We have saved a total of 8 bytes over the default schema by making these changes. This hardly seems worth the effort, but is in fact quite significant for two reasons. Firstly, every byte we save per row really does count when we are storing millions of rows. Secondly, there are 205 genotypes in this VCF so we can make a saving of 1640 bytes by applying these changes to all of the relevant columns.

Another way in which we can save space is to delete columns that we are not interested in or that don’t contain any information. For example, in the Drosophila VCF above, the ID and QUAL columns contain only missing values, and the FILTER column only contains only PASS. We can simply delete these columns from the schema, to save another 14 bytes per row.

This tweaking makes a considerable difference. The source VCF file is 2.8GB when gzip compressed, and 15GB uncompressed. When we use the automatic schema from vcf2wt the resulting wormtable data file is 21.4GB. When we make the changes mentioned above, however, the data file requires only 9.7GB.

Half precision floats

Half precision floats provide a useful means of saving space when we have a lot of floating point data. A good example of this are the VCF files from the 1000 Genomes project. These VCF files have a very large number of samples, and use floating point columns for each sample. For example, for this VCF vcf2wt generates the following schema fragment:

<column description="Genotype" element_size="1" element_type="char" name="HG00096.GT" num_elements="var(1)"/>
<column description="Genotype dosage from MaCH/Thunder" element_size="4" element_type="float" name="HG00096.DS" num_elements="1"/>
<column description="Genotype Likelihoods" element_size="4" element_type="float" name="HG00096.GL" num_elements="var(1)"/>

Each of the .DS and .GL columns uses 4 byte floating point values, even though the input values are small with very low precision. In this case, half precision floats are perfect, and save a great deal of space. Changing the variable length columns to fixed length columns again and using 2 byte floats, we get the following schema fragment:

<column description="Genotype" element_size="1" element_type="char" name="HG00096.GT" num_elements="3"/>
<column description="Genotype dosage from MaCH/Thunder" element_size="2" element_type="float" name="HG00096.DS" num_elements="1"/>
<column description="Genotype Likelihoods" element_size="2" element_type="float" name="HG00096.GL" num_elements="3"/>

Applying these changes to all samples makes a considerable difference: using the default schema, the wormtable datafile is 77GB, but using the modified schema gives us a data file of 34GB. It should be emphasised here that there is no loss of information in this case. All the floating point values in the input VCF have at most three decimal places of precision, which half precision floats can represent exactly.

Cache tuning

Wormtable uses Berkeley DB databases to store the locations of rows in the datafile and to create indexes on columns. An important performance tuning factor is the db_cache_size for the Table and Index classes. The db_cache_size essentially determines how much of these databases is held in memory, and typically, for performance purposes we would like to have the entire database in memory if possible.

In many cases, such as a sequential full table scan, a large cache size will make very little difference, so it is not a good idea to have a large cache size by default. There are certain situations, however, when a large db cache is definitely a good idea.

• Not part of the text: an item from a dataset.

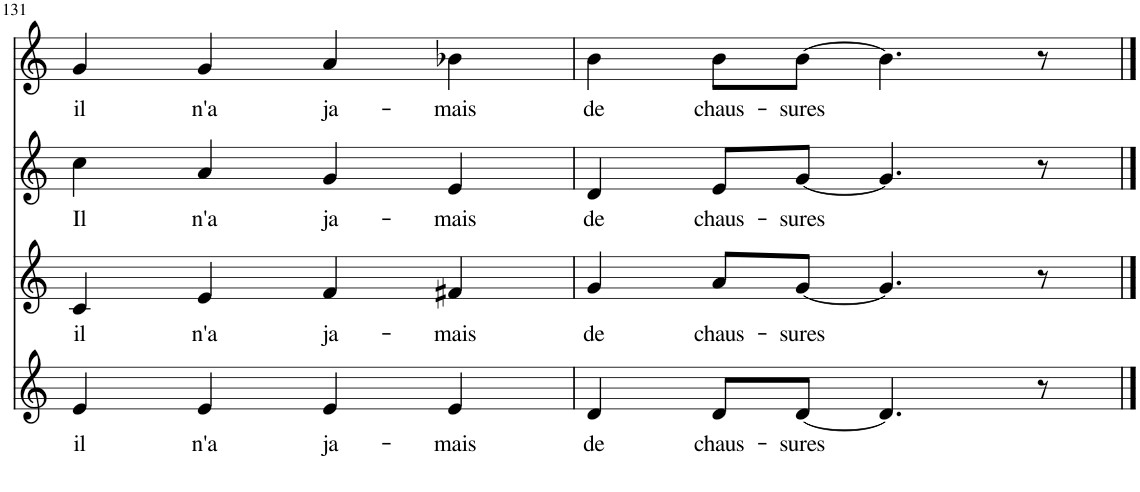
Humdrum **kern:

When we are building an index, performance can suffer quite badly if sufficient cache is not provided, since Berkeley DB will need to write pages to disk and subsequently read them back. It if therefore a good idea to provide a large cache size when creating an index (several gigabytes is usually a good choice). There is no harm in specifiying a cache size larger than is required, since the db_cache_size is an upper limit on the amount of memory used. Berkeley DB will only use as much memory as is needed to keep the database in memory.

For further information, see the discussion on setting cache sizes for Berkeley DB.